A prominent elder from Western Australia's north is urging a federal inquiry to ignore the official Aboriginal corporation that she represents, as it considers potential damage to Indigenous heritage in the region. 

Yindjibarndi elder Tootsie Daniel is from the Pilbara, where an independent federal reporter is looking into claims that significant Aboriginal sites on the Burrup Peninsula near Karratha are threatened by industry.

Ms Daniel said she would tell the inquiry that heritage values have been ignored in favour of major industry in the area.

"It holds so much cultural significance, not to be touched, not be moved. That place is very much alive," she said.

"I'll tell them to stay away."

The peninsula is the site of more than a million pieces of sacred rock art, but concerns have been raised that emissions from companies such as Woodside and Yara are causing significant damage to heritage sites.

A fertiliser plant proposed by Perdaman would also see some pieces of art moved off the Burrup, which is called Murujuga in local language.

Traditional custodians are officially represented by the Murujuga Aboriginal Corporation (MAC), but the government's assessment was launched after a campaign by the separate Save Our Songlines group.

MAC operates under the Burrup and Maitland Industrial Estates Agreement (BMIEA), an agreement signed with the WA government in 2003.

It includes a controversial "no objections" clause that stops traditional custodians from lodging opposition to development proposals in the area's industrial zone.

This has been called a "gag clause" by Save Our Songlines, but this is disputed by the state government.

Ms Daniel is a member of the Murujuga Circle of Elders, which provides "governance and advice" on cultural knowledge, according to MAC.

This did not stop her from saying heritage decisions had been made without the consent of Aboriginal people and she urged independent federal reporter Alison Stone to consult with people outside MAC.

"She should listen to us because we know more," Ms Daniel said.

"I don't want to talk to her with the corporation."

'Gags have no place'

Robin Chapple is a former Greens politician for the vast northern electorate Mining and Pastoral and was in parliament when the BMIEA was signed.

He said "gag clauses" were common practice at the time but were not fit for purpose in the modern era.

"There are a number of clauses in there that can be classified as no-objection or gag clauses. Gag clauses have no place," he said.

"Virtually none of the traditional owners at the time were involved. They were working without the input of traditional owners in establishing the agreement."

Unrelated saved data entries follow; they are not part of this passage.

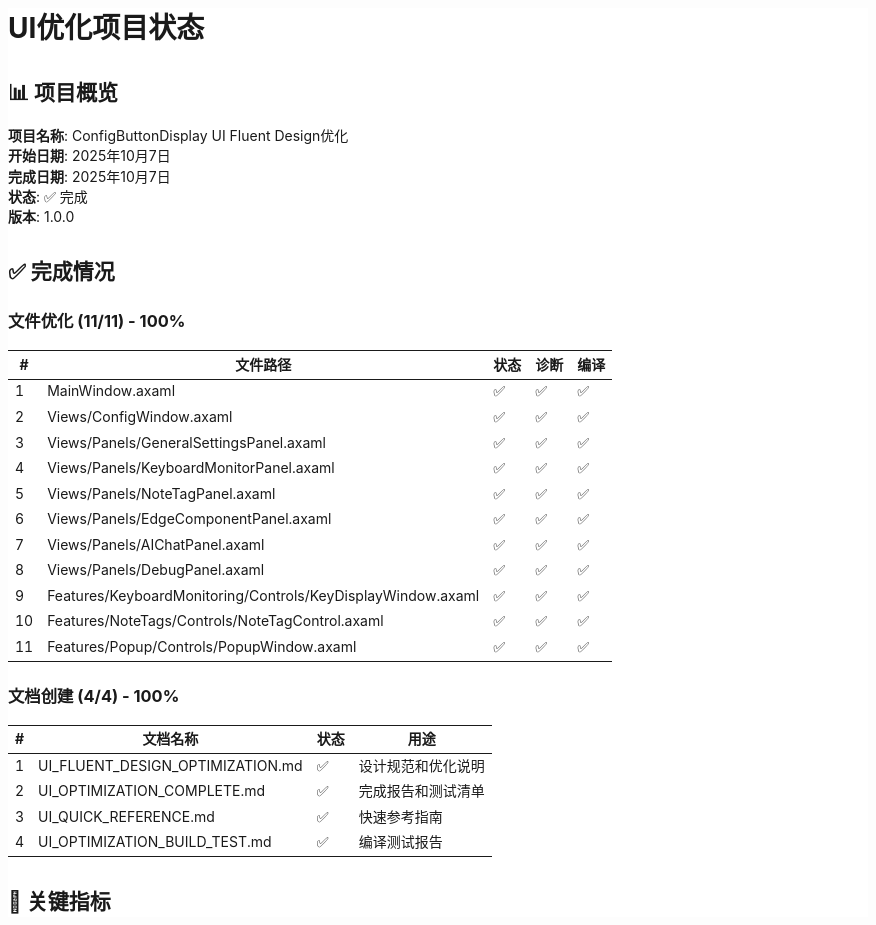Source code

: # UI优化项目状态

## 📊 项目概览

**项目名称**: ConfigButtonDisplay UI Fluent Design优化  
**开始日期**: 2025年10月7日  
**完成日期**: 2025年10月7日  
**状态**: ✅ 完成  
**版本**: 1.0.0

## ✅ 完成情况

### 文件优化 (11/11) - 100%

| # | 文件路径 | 状态 | 诊断 | 编译 |
|---|---------|------|------|------|
| 1 | MainWindow.axaml | ✅ | ✅ | ✅ |
| 2 | Views/ConfigWindow.axaml | ✅ | ✅ | ✅ |
| 3 | Views/Panels/GeneralSettingsPanel.axaml | ✅ | ✅ | ✅ |
| 4 | Views/Panels/KeyboardMonitorPanel.axaml | ✅ | ✅ | ✅ |
| 5 | Views/Panels/NoteTagPanel.axaml | ✅ | ✅ | ✅ |
| 6 | Views/Panels/EdgeComponentPanel.axaml | ✅ | ✅ | ✅ |
| 7 | Views/Panels/AIChatPanel.axaml | ✅ | ✅ | ✅ |
| 8 | Views/Panels/DebugPanel.axaml | ✅ | ✅ | ✅ |
| 9 | Features/KeyboardMonitoring/Controls/KeyDisplayWindow.axaml | ✅ | ✅ | ✅ |
| 10 | Features/NoteTags/Controls/NoteTagControl.axaml | ✅ | ✅ | ✅ |
| 11 | Features/Popup/Controls/PopupWindow.axaml | ✅ | ✅ | ✅ |

### 文档创建 (4/4) - 100%

| # | 文档名称 | 状态 | 用途 |
|---|---------|------|------|
| 1 | UI_FLUENT_DESIGN_OPTIMIZATION.md | ✅ | 设计规范和优化说明 |
| 2 | UI_OPTIMIZATION_COMPLETE.md | ✅ | 完成报告和测试清单 |
| 3 | UI_QUICK_REFERENCE.md | ✅ | 快速参考指南 |
| 4 | UI_OPTIMIZATION_BUILD_TEST.md | ✅ | 编译测试报告 |

## 🎯 关键指标
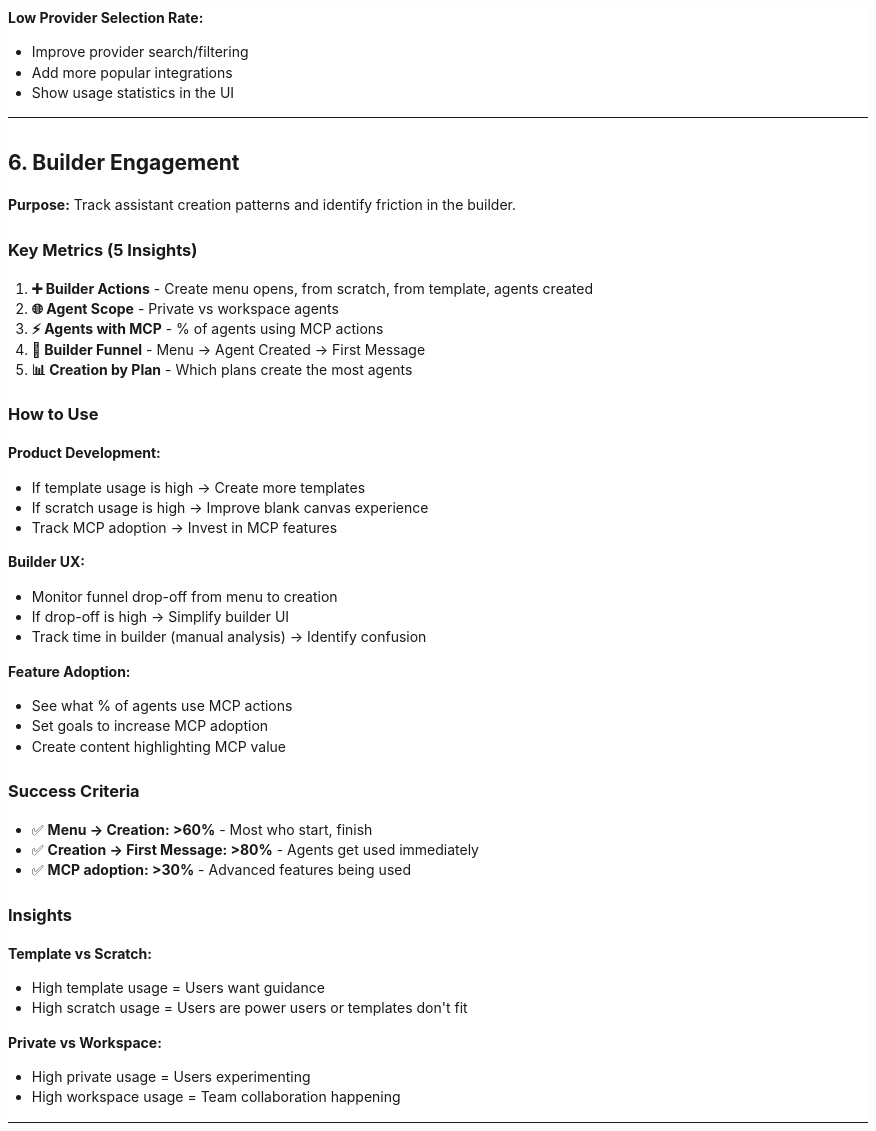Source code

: **Low Provider Selection Rate:**

- Improve provider search/filtering
- Add more popular integrations
- Show usage statistics in the UI

---

## 6. Builder Engagement

**Purpose:** Track assistant creation patterns and identify friction in the builder.

### Key Metrics (5 Insights)

1. **➕ Builder Actions** - Create menu opens, from scratch, from template, agents created
2. **🌐 Agent Scope** - Private vs workspace agents
3. **⚡ Agents with MCP** - % of agents using MCP actions
4. **🎯 Builder Funnel** - Menu → Agent Created → First Message
5. **📊 Creation by Plan** - Which plans create the most agents

### How to Use

**Product Development:**

- If template usage is high → Create more templates
- If scratch usage is high → Improve blank canvas experience
- Track MCP adoption → Invest in MCP features

**Builder UX:**

- Monitor funnel drop-off from menu to creation
- If drop-off is high → Simplify builder UI
- Track time in builder (manual analysis) → Identify confusion

**Feature Adoption:**

- See what % of agents use MCP actions
- Set goals to increase MCP adoption
- Create content highlighting MCP value

### Success Criteria

- ✅ **Menu → Creation: >60%** - Most who start, finish
- ✅ **Creation → First Message: >80%** - Agents get used immediately
- ✅ **MCP adoption: >30%** - Advanced features being used

### Insights

**Template vs Scratch:**

- High template usage = Users want guidance
- High scratch usage = Users are power users or templates don't fit

**Private vs Workspace:**

- High private usage = Users experimenting
- High workspace usage = Team collaboration happening

---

Government told to ban gags

This comes after the federal government said it would legislate new Indigenous heritage protections, following recommendations from a separate parliamentary inquiry into Rio Tinto's destruction of a sacred rock shelter at Juukan Gorge in 2020.

One of the recommendations accepted by the government is a review of the Native Title Act.

The report stated the review should consider the prohibition of "clauses restricting Aboriginal and Torres Strait Islander people's access to Commonwealth heritage protections".

Ms Stone has met with Save Our Songlines, and the assessment is open to public submissions.

A federal government spokesperson said the assessment would examine claimed threats to heritage such as "restrictions on traditional owners, including ... the BMIEA".

A WA Department of Jobs, Tourism, Science and Innovation spokeswoman said the BMIEA did not prevent MAC or the public from raising concerns about a project's impact on the environment or cultural heritage.

MAC chief executive Peter Jeffries said the Circle of Elders were the recognised cultural knowledge holders who represented Murujuga, "who speak together with one voice" to provide advice on culture.

"The Circle of Elders is pivotal to all major decisions by providing invaluable cultural knowledge to MAC and our rangers," he said.